Episode Report Card Couch Baron: A- | 507 USERS: A- YOU GRADE IT A Turkey Lurkey Christmas To You, Jerky
By Couch Baron | Season 4 | Episode 2 | Aired on 2010.08.01
Back at the party, Joan's leading a conga line, and once they take a break, Lee Jr. asks where Santa is. Roger replies that he didn't show, but Lee Jr. says he's sure he congaed by a Santa costume, and suggests Roger put it on. Roger declines, and Pete's actually up for doing it himself, but Lee Jr.'s got a bee in his bonnet about Santa having white hair, and soon he's dropped any pretense of this being a request and is telling Roger to get in the damn suit already.
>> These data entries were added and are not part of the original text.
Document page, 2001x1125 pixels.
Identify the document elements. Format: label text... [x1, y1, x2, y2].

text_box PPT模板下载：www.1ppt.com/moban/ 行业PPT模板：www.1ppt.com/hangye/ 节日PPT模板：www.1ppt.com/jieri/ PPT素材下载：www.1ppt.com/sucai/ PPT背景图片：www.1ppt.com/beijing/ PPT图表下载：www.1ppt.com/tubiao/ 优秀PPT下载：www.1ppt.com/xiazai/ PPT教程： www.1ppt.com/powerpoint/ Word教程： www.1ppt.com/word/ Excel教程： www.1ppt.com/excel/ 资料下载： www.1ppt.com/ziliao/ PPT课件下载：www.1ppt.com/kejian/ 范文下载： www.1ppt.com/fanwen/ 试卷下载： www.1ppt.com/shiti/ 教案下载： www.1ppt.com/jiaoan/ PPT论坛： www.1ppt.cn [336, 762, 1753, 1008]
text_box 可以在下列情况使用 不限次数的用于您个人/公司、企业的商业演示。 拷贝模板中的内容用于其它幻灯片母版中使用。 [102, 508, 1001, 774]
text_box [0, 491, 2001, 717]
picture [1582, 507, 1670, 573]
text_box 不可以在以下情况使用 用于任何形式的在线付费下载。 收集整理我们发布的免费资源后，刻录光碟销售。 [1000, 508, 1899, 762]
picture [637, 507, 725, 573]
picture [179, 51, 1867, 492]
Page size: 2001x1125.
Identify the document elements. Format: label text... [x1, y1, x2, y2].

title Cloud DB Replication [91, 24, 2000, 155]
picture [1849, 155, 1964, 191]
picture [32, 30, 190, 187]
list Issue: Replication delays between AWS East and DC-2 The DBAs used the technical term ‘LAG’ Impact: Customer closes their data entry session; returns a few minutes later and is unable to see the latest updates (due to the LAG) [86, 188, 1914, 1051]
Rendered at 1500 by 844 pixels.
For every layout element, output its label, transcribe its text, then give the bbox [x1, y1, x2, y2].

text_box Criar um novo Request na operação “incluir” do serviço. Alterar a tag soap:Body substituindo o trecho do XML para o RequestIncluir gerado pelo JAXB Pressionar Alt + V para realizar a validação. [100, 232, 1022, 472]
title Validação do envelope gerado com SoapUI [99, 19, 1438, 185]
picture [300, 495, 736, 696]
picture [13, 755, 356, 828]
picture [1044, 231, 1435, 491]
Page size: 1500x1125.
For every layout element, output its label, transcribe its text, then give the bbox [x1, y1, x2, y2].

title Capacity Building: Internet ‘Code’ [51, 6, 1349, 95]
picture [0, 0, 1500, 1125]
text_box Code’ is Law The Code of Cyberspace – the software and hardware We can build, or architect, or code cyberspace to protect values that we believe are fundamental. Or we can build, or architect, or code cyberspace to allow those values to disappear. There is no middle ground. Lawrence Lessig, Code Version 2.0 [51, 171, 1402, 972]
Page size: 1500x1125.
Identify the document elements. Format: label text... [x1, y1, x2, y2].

Roger, after a pause, heads off to get it, and while this is not a little creepy, it's probably no weirder than some of the stuff in which he participated while in the Navy. Also, it seems like appropriate karmic retribution for his blackface performance.
The Francis family arrives home to find the place trashed, and Henry correctly guesses kids are responsible. Of course -- adults would know this place is way too boring to be worth breaking into these days.
Jane asks Pryce where his lovely wife is, and Pryce says she and his son are back in London, where he'll join them shortly. In honor of Pryce's British heritage, I'll give that one a hearty "Pshaw!" Roger then emerges from one of the offices in the suit, rather unsteadily if I do say so myself, and gives a present to Lee Jr. -- a Polaroid. Lee Jr. seems genuinely touched in his gruff, closeted way, while elsewhere, Don wishes Peggy, or "sweetheart," as he calls her, a sincere Merry Christmas.
Back at the Francis residence, we hear Bobby freak out off-screen at the eggs in his bed, but Sally discovers that not only is her room fine, Glen has left his lanyard on her pillow. She smiles, as you do when you discover you have your first juvenile delinquent stalker.
Don's packing up when Dr. Miller knocks and enters, complaining she's not allowed to leave until her boss ("Jeff") and Bertram "figure out how to take food from children." After learning she has four Christmas parties to go to and offering appropriate condolences, he invites her to have a seat, but she declines in favor of saying she wanted to make sure they have no problems, as he's the "creative shaman" at SCDP, yet he didn't take the test and walked out on her presentation, and she's disappointed, particularly since she went to the trouble of investigating him thoroughly. He admits that he doesn't think her method of research is particularly productive, but she tells him they're in the same business -- they both help people to sort out the conflict between what they want and what's expected of them. She said almost exactly the same thing when discussing the questionnaire earlier, but Don's mind was focused on thoughts of escape long before that, so I suppose it's logical that he's taken aback by the profundity of her point of view.